Wednesday, April 18, 2007

The Bell Tolls For Us

As a follow-up to my previous post on Monday's tragedy at Virginia Tech, I came across an entry in hard deadlines, the blog of my friend and fellow media ecologist John McDaid, dated today, April 18, and entitled Virginia Tech massacre. In his post, he concentrates on another professor who was killed while teaching a German class, Christopher James Bishop, and how he is being mourned by the science fiction community.

It is a cliché to quote John Donne, and yet the words ring true:

Who casts not up his eye to the sun when it rises? but who takes off his eye from a comet when that breaks out? Who bends not his ear to any bell which upon any occasion rings? but who can remove it from that bell which is passing a piece of himself out of this world? No man is an island, entire of itself; every man is a piece of the continent, a part of the main.

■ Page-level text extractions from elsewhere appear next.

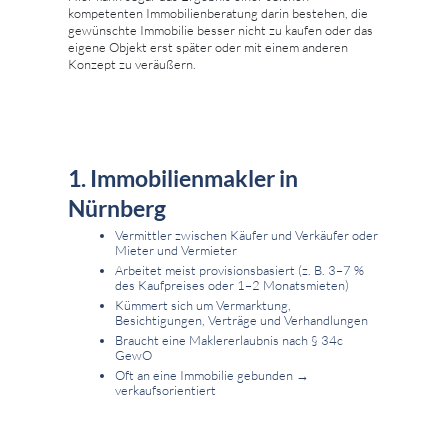
kompetenten Immobilienberatung darin bestehen, die
gewünschte Immobilie besser nicht zu kaufen oder das
eigene Objekt erst später oder mit einem anderen
Konzept zu veräußern.
1. Immobilienmakler in
Nürnberg
Vermittler zwischen Käufer und Verkäufer oder
Mieter und Vermieter
Arbeitet meist provisionsbasiert (z. B. 3–7 %
des Kaufpreises oder 1–2 Monatsmieten)
Kümmert sich um Vermarktung,
Besichtigungen, Verträge und Verhandlungen
Braucht eine Maklererlaubnis nach § 34c
GewO
Oft an eine Immobilie gebunden →
verkaufsorientiert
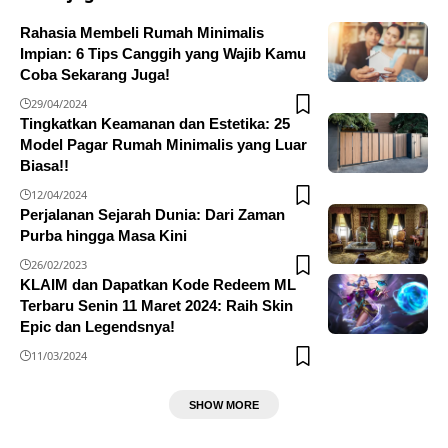
Rahasia Membeli Rumah Minimalis
Impian: 6 Tips Canggih yang Wajib Kamu
Coba Sekarang Juga!
29/04/2024
Tingkatkan Keamanan dan Estetika: 25
Model Pagar Rumah Minimalis yang Luar
Biasa!!
12/04/2024
Perjalanan Sejarah Dunia: Dari Zaman
Purba hingga Masa Kini
26/02/2023
KLAIM dan Dapatkan Kode Redeem ML
Terbaru Senin 11 Maret 2024: Raih Skin
Epic dan Legendsnya!
11/03/2024
SHOW MORE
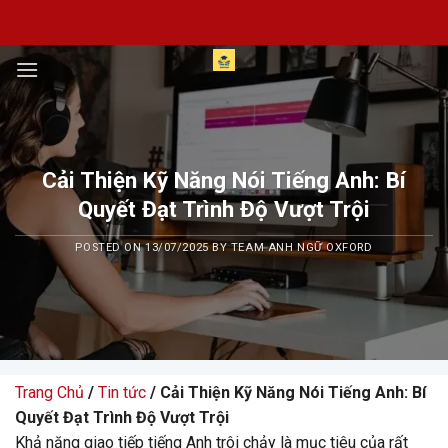
Skip
to
content
Cải Thiện Kỹ Năng Nói Tiếng Anh: Bí
Quyết Đạt Trình Độ Vượt Trội
POSTED ON
13/07/2025
BY
TEAM ANH NGỮ OXFORD
Trang Chủ
/
Tin tức
/ Cải Thiện Kỹ Năng Nói Tiếng Anh: Bí
Quyết Đạt Trình Độ Vượt Trội
Khả năng giao tiếp tiếng Anh trôi chảy là mục tiêu của rất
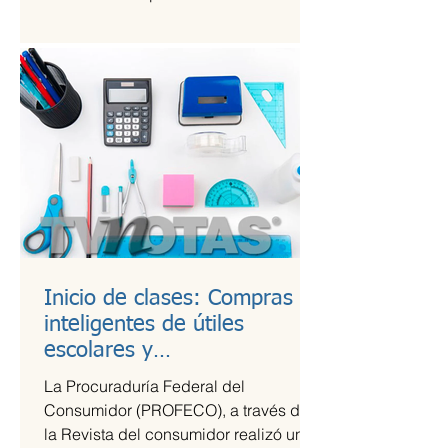
Kings League Américas en México,...
Inicio de clases: Compras
inteligentes de útiles
escolares y
recomendaciones para la
La Procuraduría Federal del
lonchera
Consumidor (PROFECO), a través de
la Revista del consumidor realizó un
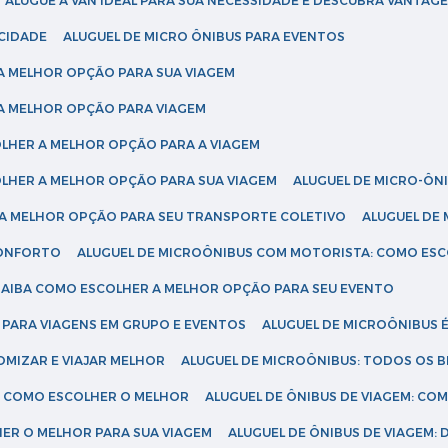
ALUGUE A VAN IDEAL PARA SUA NECESSIDADE E DESCUBRA VANTAGE
ICIDADE
ALUGUEL DE MICRO ÔNIBUS PARA EVENTOS
 A MELHOR OPÇÃO PARA SUA VIAGEM
 A MELHOR OPÇÃO PARA VIAGEM
COLHER A MELHOR OPÇÃO PARA A VIAGEM
COLHER A MELHOR OPÇÃO PARA SUA VIAGEM
ALUGUEL DE MICRO-ÔN
R A MELHOR OPÇÃO PARA SEU TRANSPORTE COLETIVO
ALUGUEL D
 CONFORTO
ALUGUEL DE MICROÔNIBUS COM MOTORISTA: COMO ES
 SAIBA COMO ESCOLHER A MELHOR OPÇÃO PARA SEU EVENTO
L PARA VIAGENS EM GRUPO E EVENTOS
ALUGUEL DE MICROÔNIBUS 
OMIZAR E VIAJAR MELHOR
ALUGUEL DE MICROÔNIBUS: TODOS OS B
S: COMO ESCOLHER O MELHOR
ALUGUEL DE ÔNIBUS DE VIAGEM: C
HER O MELHOR PARA SUA VIAGEM
ALUGUEL DE ÔNIBUS DE VIAGEM:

If a clod be washed away by the sea, Europe is the less, as well as if a promontory were, as well as if a manor of thy friend's or of thine own were: any man's death diminishes me, because I am involved in mankind, and therefore never send to know for whom the bell tolls; it tolls for thee.

The separation between us may be more or less than the fabled six degrees, but it is all the more true in our increasingly networked, interconnected world that there are no islands, only mother ocean. The bell tolls and we, living in acoustic space, cannot help but resonate, each in our own way.